:: Your instructions ::
Which developers, according to the discussion on agile planning, get by without 10 hours of weekly planning meetings? Please answer in a few words.

It's the lesser tier, often non-tech companies doing this kind of micromanagement.


Exactly. A real product driven company with a mature product isn't interacting with customers frequently enough to upend their plans every 1-2 weeks.

How do people think Apple develops completely new product lines like the iPhone, iPad, watch, etc.

There's a lot more up front planning (and yes .. of course, course corrections) than a lot of agile advocates want to admit.

Most agile hyped up senior management I've met just use it as an excuse to be derelict in their ability to plan anything.


> isn't interacting with customers frequently enough to upend their plans every 1-2 weeks.

As I said, re-planning is more often than not needed because of technical challenges developers are running into. If one person is going to take 4 weeks to deliver something instead of the expected 2 days, lots of things may have to be rejiggered.

But also, yes even "real product driven company with a mature products" are changing plans every 1-2 weeks. Because each new incremental feature is a little project of its own. I never said plans get "upended" but they absolutely need to get re-adjusted ever 1-2 weeks based on both dev input and product/user reaction.

If you want to talk about the iPhone, just look up the history of how the software keyboard was developed. Talk about rapid prototyping and upending plans!


The good software companies do these projects in the 3-6 month length instead of 1-2 weeks.


No they don't.

They absolutely plan where they want to be in 3-6 months -- they're generally quarterly OKR's -- but the only way they consistently achieve their targets is with weekly or biweekly readjustments.


They do, and if you need to adjust a project you don't need 10 hours of weekly planning meetings (the Linux kernel developers don't need it, so your CRUD app developers don't either).

The higher you go, the less agile it gets, because that's a horrible way to develop software, or any high-skill professional service or product.


Sorry, are you suggesting a better way to operate is to have the team go off for like a five week offsite to come up with a plan for the rest of the year? Then once a month, they get a day to figure out if the plan’s still working?

It’s an option, I guess… let us know how it works out for you.


That's a horrible idea for sure, but I'm not sure the current model being derided works for all team compositions either.

In a 20+ person dev team with a lot of juniors, the team is not "coming up with a plan" or "deciding if its still working" so much as product/tech lead/a couple seniors who have zones of responsibility are handing one down. The two hours spent in the room is agile kayfabe.

:: Supplied material ::
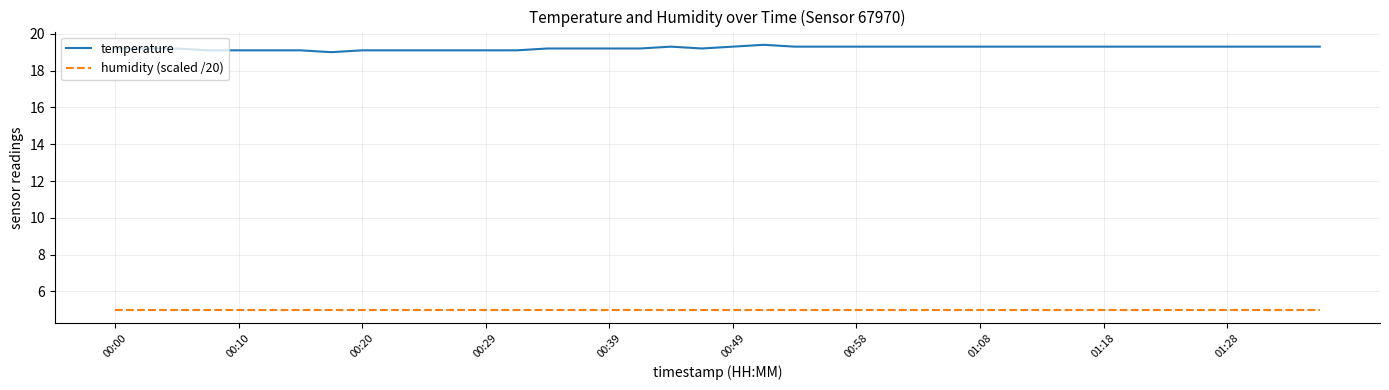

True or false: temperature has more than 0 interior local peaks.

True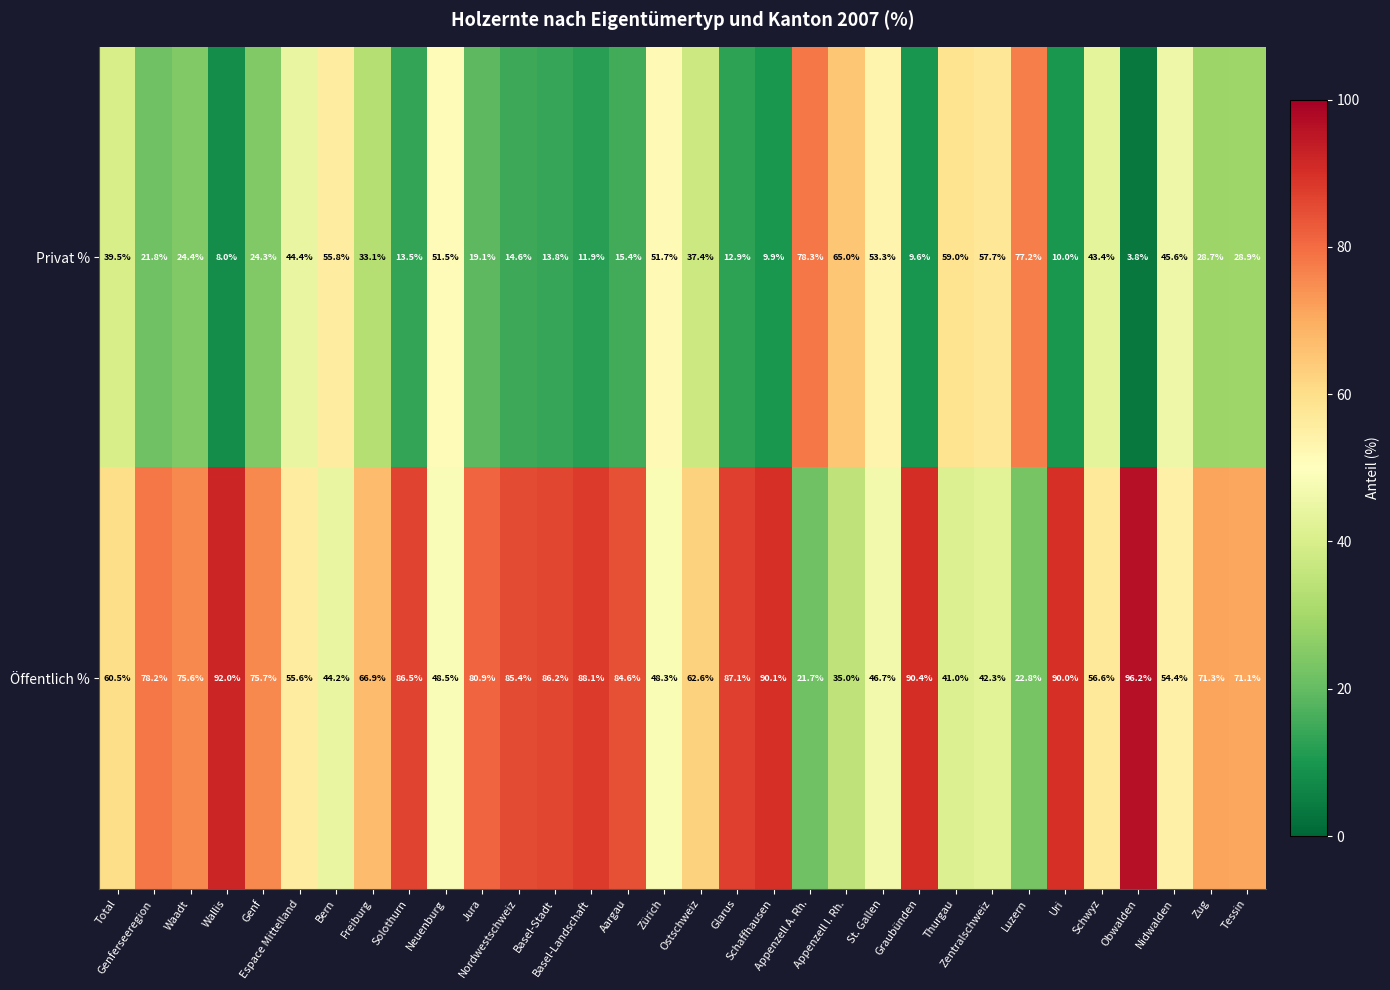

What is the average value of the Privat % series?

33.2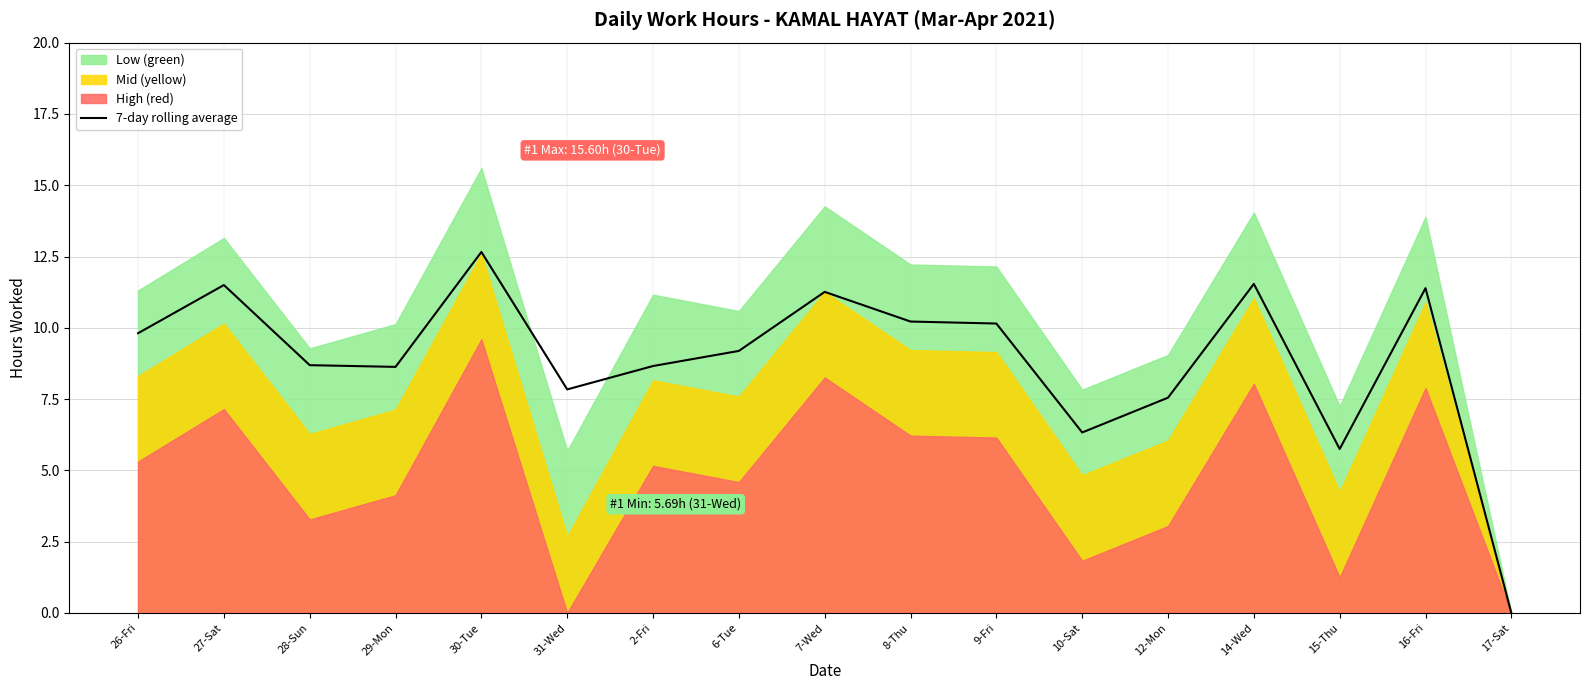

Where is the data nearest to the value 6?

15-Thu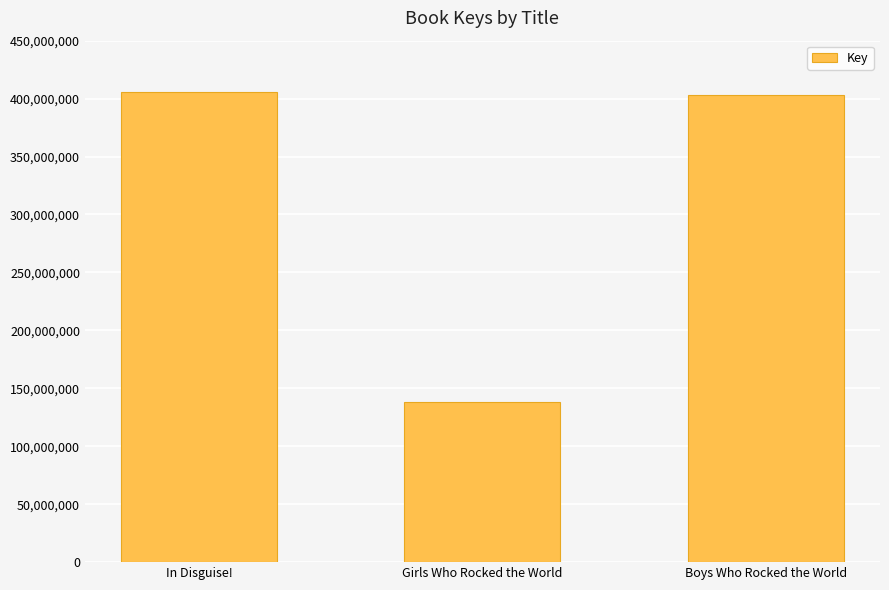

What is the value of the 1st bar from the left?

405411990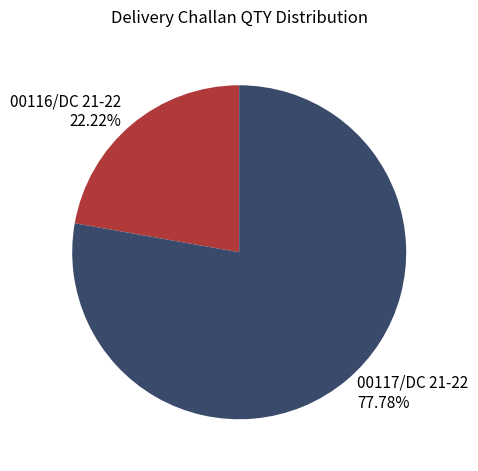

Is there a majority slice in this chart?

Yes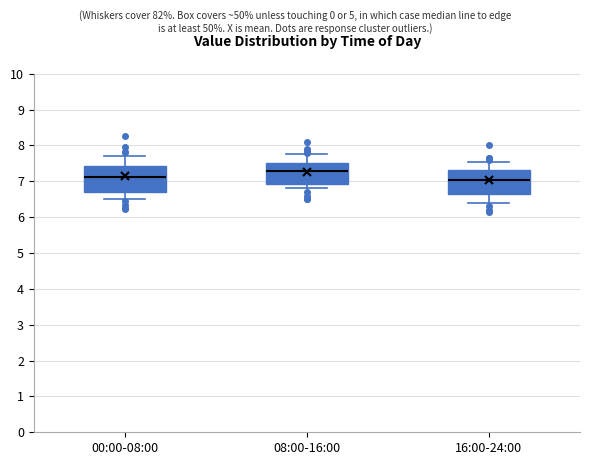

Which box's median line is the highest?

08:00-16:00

:: Answer section ::
The Linux kernel developers.